Another way to address the crisis on Wall Street

Once the $700 million bailout package is sorted out, the federal government will have to roll up its sleeves and figure out what went wrong and how to fix it.  I suspect that whatever they come up with will not fundamentally address the problem.  Here’s why:

1. Wall Street has gotten exponentially more complex in the last decade

2. Most lawmakers really do not understand all of this complexity

3. Regulation and oversight is an unbelievably blunt instrument

4. Things will just get more complex and more global, and if we overregulate we’ll fall behind the Middle East and Asia’s financial centers

So here’s another idea.  What if Wall Street CEOs had real downside risk, and real chance to lose not only what they earn in a given year but also what they earned in previous years?

Right now, the income of your average top-flight Wall Streeter might look like this: $10M; $20M; $25M; $55M; $130M….   They kept on taking on more leverage and paying out more and more until the music stopped.  It’s like being at a casino and playing with the house’s money.

Imagine you have that kind of money coming in.  Then your firm goes bankrupt and you make nothing in a given year (unless you’re the CEO of Morgan Stanley).  Big deal.  Sure it hurts, and your unvested stock loses value.  But you are going to land on your feet because you’re incredibly smart and good at what you do, so you’ll start another firm or get hired by another firm.

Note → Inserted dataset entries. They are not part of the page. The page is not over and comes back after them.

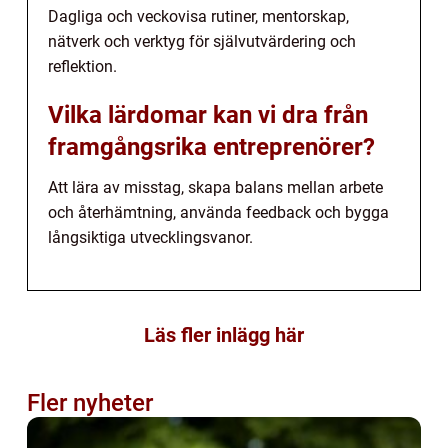
Dagliga och veckovisa rutiner, mentorskap,
nätverk och verktyg för självutvärdering och
reflektion.
Vilka lärdomar kan vi dra från
framgångsrika entreprenörer?
Att lära av misstag, skapa balans mellan arbete
och återhämtning, använda feedback och bygga
långsiktiga utvecklingsvanor.
Läs fler inlägg här
Fler nyheter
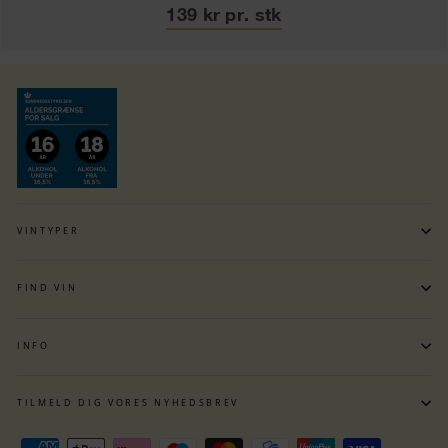
139 kr pr. stk
VINTYPER
FIND VIN
INFO
TILMELD DIG VORES NYHEDSBREV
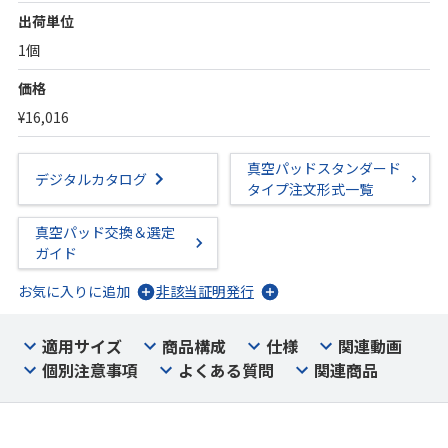
出荷単位
1個
価格
¥16,016
真空パッドスタンダード
デジタルカタログ
タイプ注文形式一覧
真空パッド交換＆選定
ガイド
お気に入りに追加
非該当証明発行
適用サイズ
商品構成
仕様
関連動画
個別注意事項
よくある質問
関連商品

So what about putting previous years’ pay at risk too?  Then all of a sudden the equation changes, and you really lose when the firm loses.  It could be as simple as: “Make all the money you want, but if the firm goes bankrupt or there are material restatements in earnings, you owe us everything you made in the last 5 years.”

Of course this will never happen.  But until we realize that CEOs and top management were doing exactly what makes the most sense under the current incentive structure (“go big, because you get all the upside and the downside really isn’t that bad”) we won’t get at the root of the problem.